TASK PROMPT —
Where a line of the material includes the string "filter", copy that line.
= = =
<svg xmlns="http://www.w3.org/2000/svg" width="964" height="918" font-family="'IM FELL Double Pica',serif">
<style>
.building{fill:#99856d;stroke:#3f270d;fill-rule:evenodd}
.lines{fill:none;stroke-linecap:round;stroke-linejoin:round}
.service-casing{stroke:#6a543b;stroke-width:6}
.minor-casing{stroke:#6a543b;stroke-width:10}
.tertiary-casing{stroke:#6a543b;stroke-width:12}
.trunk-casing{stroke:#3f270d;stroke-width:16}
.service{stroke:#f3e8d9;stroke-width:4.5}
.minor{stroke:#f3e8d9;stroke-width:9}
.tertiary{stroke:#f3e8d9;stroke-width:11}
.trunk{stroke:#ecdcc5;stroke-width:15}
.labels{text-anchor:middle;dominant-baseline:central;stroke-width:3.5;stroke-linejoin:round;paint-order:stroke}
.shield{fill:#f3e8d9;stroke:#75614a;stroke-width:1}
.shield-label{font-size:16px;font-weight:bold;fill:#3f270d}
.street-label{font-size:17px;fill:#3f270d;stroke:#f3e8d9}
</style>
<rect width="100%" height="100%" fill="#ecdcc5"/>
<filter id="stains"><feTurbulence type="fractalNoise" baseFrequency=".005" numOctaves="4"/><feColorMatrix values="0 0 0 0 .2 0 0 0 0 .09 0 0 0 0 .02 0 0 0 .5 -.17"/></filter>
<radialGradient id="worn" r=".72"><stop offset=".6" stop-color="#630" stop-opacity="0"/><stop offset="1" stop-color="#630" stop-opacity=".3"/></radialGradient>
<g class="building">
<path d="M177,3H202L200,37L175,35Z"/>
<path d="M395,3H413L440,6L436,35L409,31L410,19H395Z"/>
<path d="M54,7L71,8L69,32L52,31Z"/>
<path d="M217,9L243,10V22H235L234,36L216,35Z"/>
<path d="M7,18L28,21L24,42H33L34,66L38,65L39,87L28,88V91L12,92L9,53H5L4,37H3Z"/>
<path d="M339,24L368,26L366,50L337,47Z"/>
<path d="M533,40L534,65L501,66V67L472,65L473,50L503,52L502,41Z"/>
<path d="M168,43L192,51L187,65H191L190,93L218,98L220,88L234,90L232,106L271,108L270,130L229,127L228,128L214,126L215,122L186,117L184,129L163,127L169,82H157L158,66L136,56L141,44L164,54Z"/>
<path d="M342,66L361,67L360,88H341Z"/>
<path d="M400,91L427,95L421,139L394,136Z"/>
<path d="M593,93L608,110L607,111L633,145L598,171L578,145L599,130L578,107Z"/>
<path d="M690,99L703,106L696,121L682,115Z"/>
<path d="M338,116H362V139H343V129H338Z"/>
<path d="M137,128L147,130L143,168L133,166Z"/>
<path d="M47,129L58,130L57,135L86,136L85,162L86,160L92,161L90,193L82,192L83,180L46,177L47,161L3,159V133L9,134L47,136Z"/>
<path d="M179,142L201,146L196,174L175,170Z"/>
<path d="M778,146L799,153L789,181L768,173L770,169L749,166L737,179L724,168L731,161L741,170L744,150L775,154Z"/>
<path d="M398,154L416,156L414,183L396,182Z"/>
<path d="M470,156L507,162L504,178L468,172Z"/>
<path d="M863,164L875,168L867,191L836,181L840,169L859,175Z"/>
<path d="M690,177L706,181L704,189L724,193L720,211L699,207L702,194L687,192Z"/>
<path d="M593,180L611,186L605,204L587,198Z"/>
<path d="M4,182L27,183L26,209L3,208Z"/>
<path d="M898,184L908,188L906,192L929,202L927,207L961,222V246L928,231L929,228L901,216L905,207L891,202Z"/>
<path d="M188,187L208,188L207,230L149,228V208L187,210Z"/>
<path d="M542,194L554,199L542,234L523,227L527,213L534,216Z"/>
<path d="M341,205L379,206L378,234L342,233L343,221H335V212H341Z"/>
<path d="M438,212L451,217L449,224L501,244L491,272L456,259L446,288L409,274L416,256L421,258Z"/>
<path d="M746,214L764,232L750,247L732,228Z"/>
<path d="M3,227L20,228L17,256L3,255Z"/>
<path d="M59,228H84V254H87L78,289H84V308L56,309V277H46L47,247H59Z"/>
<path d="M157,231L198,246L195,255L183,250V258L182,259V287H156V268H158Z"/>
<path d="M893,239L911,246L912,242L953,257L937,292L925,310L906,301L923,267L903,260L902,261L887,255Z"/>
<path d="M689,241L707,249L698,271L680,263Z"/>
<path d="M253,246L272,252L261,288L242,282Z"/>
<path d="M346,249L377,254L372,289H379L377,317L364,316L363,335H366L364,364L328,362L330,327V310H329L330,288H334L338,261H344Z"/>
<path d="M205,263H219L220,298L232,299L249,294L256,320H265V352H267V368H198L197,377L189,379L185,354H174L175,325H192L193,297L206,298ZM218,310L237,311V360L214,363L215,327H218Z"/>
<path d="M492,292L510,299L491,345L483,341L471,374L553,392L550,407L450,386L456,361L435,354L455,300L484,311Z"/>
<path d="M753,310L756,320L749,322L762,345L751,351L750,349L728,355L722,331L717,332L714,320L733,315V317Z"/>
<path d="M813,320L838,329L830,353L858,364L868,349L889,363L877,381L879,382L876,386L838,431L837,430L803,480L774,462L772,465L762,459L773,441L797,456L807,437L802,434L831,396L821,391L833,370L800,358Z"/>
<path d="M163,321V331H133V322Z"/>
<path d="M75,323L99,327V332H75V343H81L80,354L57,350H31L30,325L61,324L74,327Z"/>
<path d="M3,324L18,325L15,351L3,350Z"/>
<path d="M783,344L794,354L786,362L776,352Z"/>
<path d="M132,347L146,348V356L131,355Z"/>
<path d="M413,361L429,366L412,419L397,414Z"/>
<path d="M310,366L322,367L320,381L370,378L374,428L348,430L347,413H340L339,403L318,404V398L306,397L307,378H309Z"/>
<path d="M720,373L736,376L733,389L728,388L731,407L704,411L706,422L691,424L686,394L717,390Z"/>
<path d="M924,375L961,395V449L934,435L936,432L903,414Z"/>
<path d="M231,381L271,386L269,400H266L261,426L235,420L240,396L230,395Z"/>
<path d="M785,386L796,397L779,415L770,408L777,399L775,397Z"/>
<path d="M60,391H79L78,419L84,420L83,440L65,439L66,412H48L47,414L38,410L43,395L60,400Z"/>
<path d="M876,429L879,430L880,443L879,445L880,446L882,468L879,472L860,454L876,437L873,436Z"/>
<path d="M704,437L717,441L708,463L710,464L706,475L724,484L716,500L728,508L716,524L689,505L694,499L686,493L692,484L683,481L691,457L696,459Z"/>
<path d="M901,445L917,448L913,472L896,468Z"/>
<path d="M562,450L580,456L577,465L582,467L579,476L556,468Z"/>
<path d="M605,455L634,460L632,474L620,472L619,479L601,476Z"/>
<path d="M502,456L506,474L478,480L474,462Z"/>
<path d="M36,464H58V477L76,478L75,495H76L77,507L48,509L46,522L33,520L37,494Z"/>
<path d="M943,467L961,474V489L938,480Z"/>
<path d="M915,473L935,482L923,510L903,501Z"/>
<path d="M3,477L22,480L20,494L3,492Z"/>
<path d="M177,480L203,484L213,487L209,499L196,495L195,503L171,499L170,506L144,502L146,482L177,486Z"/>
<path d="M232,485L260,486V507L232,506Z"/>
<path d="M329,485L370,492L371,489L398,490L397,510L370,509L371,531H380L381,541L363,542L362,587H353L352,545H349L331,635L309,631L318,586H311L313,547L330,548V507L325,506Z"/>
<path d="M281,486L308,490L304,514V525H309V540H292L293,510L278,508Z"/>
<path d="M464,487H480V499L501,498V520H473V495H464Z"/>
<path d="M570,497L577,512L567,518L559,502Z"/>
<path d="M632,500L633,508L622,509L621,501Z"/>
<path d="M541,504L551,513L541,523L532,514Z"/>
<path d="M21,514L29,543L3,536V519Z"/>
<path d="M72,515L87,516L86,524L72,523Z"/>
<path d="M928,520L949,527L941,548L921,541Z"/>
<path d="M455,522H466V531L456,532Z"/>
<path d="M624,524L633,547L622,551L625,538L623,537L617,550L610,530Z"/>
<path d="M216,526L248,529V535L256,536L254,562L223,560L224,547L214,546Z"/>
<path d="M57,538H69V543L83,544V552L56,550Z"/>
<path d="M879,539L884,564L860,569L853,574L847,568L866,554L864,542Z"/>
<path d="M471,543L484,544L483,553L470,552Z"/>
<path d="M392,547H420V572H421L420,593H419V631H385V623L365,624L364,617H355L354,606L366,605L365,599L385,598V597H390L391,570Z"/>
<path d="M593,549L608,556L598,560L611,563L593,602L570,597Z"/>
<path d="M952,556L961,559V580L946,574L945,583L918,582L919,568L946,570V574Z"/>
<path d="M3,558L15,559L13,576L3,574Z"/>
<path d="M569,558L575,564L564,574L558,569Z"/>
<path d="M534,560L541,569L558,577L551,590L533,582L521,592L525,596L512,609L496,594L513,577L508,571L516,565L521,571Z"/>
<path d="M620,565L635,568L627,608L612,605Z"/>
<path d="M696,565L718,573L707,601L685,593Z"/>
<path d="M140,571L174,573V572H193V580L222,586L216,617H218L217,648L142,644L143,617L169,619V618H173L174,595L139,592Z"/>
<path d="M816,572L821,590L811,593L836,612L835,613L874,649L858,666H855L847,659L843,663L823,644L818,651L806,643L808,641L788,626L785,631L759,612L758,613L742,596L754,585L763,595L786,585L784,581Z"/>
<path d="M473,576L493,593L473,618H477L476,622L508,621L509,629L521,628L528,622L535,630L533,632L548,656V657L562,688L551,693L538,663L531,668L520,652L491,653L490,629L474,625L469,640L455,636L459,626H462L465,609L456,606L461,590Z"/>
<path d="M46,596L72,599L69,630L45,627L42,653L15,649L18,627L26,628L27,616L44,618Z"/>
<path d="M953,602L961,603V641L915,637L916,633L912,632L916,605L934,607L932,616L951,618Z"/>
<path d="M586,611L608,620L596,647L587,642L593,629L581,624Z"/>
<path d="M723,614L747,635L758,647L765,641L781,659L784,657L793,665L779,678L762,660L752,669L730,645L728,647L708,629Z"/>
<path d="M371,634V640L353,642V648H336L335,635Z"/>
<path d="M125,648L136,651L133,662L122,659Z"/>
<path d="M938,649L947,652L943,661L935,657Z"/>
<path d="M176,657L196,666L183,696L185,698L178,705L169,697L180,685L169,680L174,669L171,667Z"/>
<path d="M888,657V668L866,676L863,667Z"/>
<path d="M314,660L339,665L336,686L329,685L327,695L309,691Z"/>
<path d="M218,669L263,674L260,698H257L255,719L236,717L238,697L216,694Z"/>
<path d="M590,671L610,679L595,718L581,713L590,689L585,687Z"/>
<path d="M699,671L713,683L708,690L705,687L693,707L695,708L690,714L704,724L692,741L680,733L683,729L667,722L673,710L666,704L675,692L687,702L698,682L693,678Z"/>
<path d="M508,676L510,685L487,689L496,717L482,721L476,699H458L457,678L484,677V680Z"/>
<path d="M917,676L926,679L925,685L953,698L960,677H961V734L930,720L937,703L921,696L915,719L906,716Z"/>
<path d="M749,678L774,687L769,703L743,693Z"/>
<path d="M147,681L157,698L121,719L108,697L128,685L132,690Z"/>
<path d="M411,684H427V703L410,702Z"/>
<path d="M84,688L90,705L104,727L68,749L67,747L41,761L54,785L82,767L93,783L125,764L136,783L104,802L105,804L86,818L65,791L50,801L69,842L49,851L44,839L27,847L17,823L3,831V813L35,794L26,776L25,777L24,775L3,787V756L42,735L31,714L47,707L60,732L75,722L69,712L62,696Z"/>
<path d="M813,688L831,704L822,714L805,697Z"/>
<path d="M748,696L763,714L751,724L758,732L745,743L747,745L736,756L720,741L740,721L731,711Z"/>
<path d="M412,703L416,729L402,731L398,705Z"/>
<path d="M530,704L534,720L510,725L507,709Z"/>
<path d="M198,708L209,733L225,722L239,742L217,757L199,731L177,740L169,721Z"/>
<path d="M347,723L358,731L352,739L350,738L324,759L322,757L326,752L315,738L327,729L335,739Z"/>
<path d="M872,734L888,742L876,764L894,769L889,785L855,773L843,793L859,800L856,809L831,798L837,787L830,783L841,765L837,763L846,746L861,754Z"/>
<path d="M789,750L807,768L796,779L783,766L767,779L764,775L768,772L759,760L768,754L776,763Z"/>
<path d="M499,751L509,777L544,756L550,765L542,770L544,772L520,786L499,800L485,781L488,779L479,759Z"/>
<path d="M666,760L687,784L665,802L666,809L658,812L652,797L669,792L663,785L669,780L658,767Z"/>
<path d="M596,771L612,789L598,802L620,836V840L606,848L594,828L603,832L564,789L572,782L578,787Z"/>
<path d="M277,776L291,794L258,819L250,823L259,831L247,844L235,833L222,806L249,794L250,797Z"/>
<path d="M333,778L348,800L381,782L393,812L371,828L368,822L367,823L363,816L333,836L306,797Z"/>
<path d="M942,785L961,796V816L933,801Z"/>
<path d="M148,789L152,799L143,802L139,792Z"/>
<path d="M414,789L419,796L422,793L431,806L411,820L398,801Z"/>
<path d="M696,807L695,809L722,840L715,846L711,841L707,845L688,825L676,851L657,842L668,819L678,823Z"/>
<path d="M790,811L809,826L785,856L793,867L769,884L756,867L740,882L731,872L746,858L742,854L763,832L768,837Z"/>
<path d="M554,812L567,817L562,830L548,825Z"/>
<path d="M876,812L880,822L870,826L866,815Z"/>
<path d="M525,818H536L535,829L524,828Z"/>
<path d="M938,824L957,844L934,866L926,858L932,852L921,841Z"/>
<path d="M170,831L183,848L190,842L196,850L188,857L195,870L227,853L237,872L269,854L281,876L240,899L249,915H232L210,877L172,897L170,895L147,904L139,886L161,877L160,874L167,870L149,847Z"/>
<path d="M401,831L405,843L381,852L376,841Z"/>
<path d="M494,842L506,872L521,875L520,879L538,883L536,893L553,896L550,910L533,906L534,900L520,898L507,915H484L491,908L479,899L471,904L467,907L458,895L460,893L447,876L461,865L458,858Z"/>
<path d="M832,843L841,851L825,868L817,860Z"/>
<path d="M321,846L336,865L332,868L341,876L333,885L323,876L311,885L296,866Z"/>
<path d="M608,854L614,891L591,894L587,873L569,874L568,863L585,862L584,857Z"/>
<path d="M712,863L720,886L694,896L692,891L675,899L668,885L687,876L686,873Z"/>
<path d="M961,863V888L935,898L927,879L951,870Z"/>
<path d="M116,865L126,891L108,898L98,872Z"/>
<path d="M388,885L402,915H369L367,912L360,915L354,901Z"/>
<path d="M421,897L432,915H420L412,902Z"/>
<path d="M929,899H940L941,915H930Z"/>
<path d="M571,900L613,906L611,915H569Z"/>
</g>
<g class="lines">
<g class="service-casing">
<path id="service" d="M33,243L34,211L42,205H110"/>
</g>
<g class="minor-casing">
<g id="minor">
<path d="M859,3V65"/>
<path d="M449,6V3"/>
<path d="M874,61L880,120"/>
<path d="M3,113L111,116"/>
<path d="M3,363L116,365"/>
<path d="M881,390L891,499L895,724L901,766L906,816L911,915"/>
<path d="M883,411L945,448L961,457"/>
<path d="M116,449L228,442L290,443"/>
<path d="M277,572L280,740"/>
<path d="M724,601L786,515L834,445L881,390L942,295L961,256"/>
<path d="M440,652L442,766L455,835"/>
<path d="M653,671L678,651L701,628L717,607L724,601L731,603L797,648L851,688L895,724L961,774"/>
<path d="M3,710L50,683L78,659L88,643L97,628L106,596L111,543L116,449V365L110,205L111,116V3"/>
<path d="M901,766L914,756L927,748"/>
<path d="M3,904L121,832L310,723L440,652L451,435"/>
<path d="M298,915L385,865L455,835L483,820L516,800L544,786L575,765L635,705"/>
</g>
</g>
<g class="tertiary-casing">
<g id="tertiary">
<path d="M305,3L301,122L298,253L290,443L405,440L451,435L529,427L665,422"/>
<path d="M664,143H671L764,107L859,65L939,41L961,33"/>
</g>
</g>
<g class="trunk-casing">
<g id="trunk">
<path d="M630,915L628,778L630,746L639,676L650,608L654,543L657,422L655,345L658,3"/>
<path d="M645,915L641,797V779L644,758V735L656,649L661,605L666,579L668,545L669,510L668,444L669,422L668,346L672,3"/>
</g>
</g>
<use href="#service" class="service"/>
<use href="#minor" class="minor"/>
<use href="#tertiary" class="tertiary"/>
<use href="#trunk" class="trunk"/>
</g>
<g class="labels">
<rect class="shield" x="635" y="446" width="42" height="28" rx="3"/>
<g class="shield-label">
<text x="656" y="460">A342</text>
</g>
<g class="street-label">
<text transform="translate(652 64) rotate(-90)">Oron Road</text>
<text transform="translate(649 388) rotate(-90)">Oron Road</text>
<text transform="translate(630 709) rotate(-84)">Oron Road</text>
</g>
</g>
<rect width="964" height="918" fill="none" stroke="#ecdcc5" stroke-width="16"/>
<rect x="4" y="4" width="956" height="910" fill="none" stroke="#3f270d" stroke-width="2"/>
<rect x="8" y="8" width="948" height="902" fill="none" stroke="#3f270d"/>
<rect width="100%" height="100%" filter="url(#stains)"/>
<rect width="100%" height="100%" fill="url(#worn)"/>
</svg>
= = =
RESPONSE —
<filter id="stains"><feTurbulence type="fractalNoise" baseFrequency=".005" numOctaves="4"/><feColorMatrix values="0 0 0 0 .2 0 0 0 0 .09 0 0 0 0 .02 0 0 0 .5 -.17"/></filter>
<rect width="100%" height="100%" filter="url(#stains)"/>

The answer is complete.